China sees the future written on Blackboard

五月 5, 2006

Virtual learning environments are being used as a teaching tool across the globe. David Jobbins reports on the latest country to get hooked up

Chinese universities are expected to enthusiastically adopt virtual learning environments as the country expands and modernises its undergraduate teaching, experts believe.

Blackboard, the market leader in off-the-shelf applications after its takeover of WebCT earlier this year, has been heavily involved in discussions with Chinese universities and government officials, and a rollout of its VLE technology is under way in Guangzhou province.

Blackboard hopes to clinch a deal to supply VLE technology to the isolated University of Tibet, unabashed by potential accusations of collaborating with an occupying power. The university, created from the merger of three institutions, is on a new campus in Lhasa that accommodates 10,000 students.

Kedong Li, a professor at South China Normal University in Guangzhou, explained that VLEs were a way of moving away from traditional learning patterns. Some 96 Chinese universities are using the technology, linking 400,000 students.

Internationally, more than 130 universities use Blackboard's Academic Suite application. Michael Chasen, the company's president and CEO, believes a new phase in learning technology has begun. VLEs are accepted as a complementary tool in the management of universities and the learning process, while universities using the technology have been better positioned to overcome catastrophes such as Hurricane Katrina with its help.

Chasen says the merger has created a community of 3,700 users worldwide over seven years. "This is a tremendous rate of growth." And there is more to come. "The type of adoption we shall see is exponential as existing clients use the product more. Then we will get more and more clients, so we grow in both dimensions."

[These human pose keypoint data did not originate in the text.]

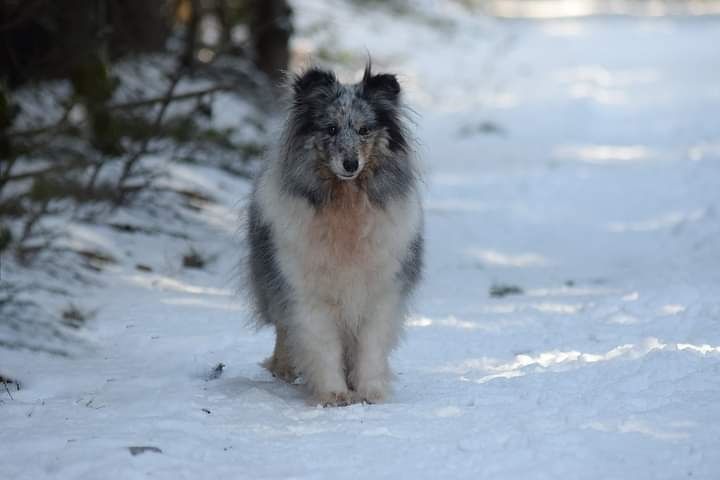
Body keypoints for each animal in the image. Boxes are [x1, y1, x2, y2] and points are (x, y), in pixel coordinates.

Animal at [248, 62, 422, 404]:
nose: (350, 164)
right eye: (330, 129)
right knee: (284, 331)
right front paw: (334, 394)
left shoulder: (380, 292)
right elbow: (322, 346)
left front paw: (369, 392)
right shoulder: (307, 293)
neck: (346, 205)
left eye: (365, 130)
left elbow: (370, 348)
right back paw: (284, 369)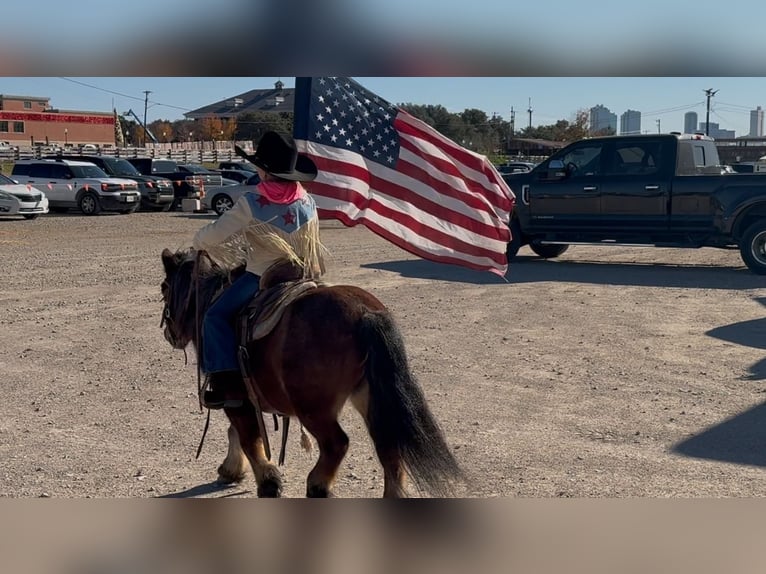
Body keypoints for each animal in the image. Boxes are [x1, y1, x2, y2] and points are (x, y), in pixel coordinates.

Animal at [159, 249, 464, 500]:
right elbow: (236, 432)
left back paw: (318, 485)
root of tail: (364, 313)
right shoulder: (244, 396)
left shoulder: (234, 394)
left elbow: (248, 437)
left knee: (336, 444)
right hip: (371, 398)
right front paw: (231, 470)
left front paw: (268, 482)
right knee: (388, 447)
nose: (169, 334)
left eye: (164, 287)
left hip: (314, 409)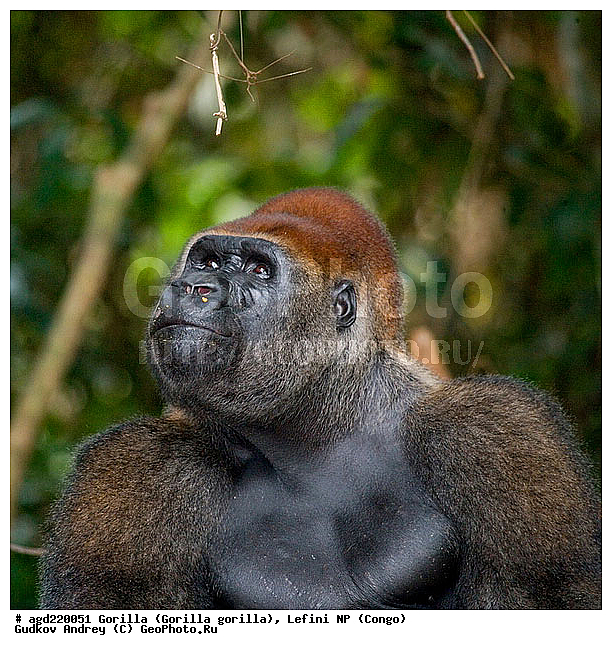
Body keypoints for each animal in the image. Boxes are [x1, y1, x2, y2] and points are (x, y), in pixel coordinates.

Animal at [40, 188, 601, 609]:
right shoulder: (137, 469)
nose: (192, 287)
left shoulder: (499, 431)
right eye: (208, 260)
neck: (319, 426)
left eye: (257, 271)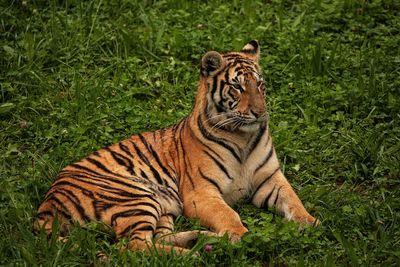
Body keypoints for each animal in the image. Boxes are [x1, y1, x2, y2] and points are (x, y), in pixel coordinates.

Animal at [35, 39, 318, 255]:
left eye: (260, 84)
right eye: (237, 87)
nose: (260, 113)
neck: (243, 138)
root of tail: (47, 203)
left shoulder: (270, 179)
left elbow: (293, 201)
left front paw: (311, 223)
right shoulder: (201, 194)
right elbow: (228, 215)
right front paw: (242, 235)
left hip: (163, 208)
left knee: (155, 240)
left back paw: (201, 240)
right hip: (136, 196)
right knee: (134, 248)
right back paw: (195, 254)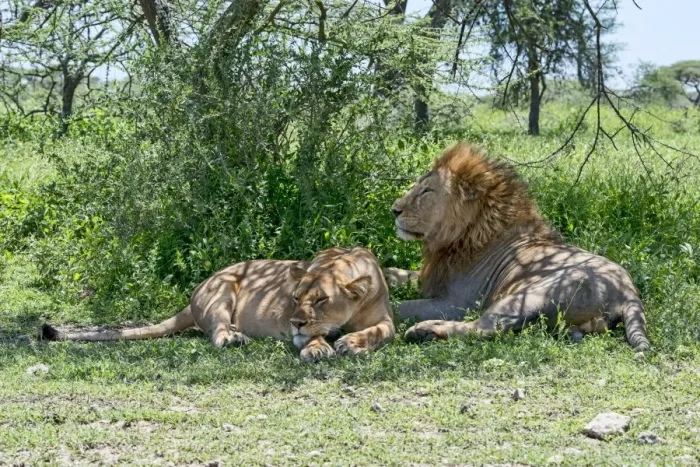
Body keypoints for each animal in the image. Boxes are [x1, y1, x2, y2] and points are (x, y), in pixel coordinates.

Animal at [40, 247, 395, 362]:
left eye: (321, 299)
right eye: (295, 298)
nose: (294, 322)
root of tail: (194, 295)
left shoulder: (386, 320)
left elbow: (381, 332)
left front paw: (352, 342)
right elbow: (314, 336)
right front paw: (318, 348)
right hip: (223, 288)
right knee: (216, 332)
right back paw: (233, 336)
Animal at [389, 143, 650, 352]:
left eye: (426, 191)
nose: (394, 210)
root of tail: (628, 293)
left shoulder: (456, 302)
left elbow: (399, 307)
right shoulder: (433, 278)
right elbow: (395, 273)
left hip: (530, 295)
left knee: (487, 326)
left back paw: (425, 331)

The company is to create a common set of application program interfaces to allow developers to write applications that will run on both Blackboard and WebCT, so the two applications converge and eventually merge. Chasen says:

"Over time, the two applications will reach a point where all the code is shared and there is only one next-generation learning system."

There are plans to integrate a blogging tool, Caliper, an evaluation and assessment system for courses, programmes and institutional missions, and an early-warning system with e-mail alerts for student underperformance.

The company is aware of the development of open-source applications. But Chasen believes the commercial applications have a huge advantage over their open-source rivals. "I have 200 full-time product developers. It is difficult to be competitive against this type of resource if you are an open-source solution."

Caliper is intended to improve the way universities are run by offering systematic evidence-based decision-making. It is derived from course-management systems, and outcomes are measured in terms of educational effectiveness and funding. A Blackboard survey of higher education institutions found that 90 per cent of administrators would be interested in using web-based technology to support programme assessment.

Other new developments will allow for institutions to post anonymously benchmarking data for collaborative analysis, a best practice site and, ultimately, degree verification online.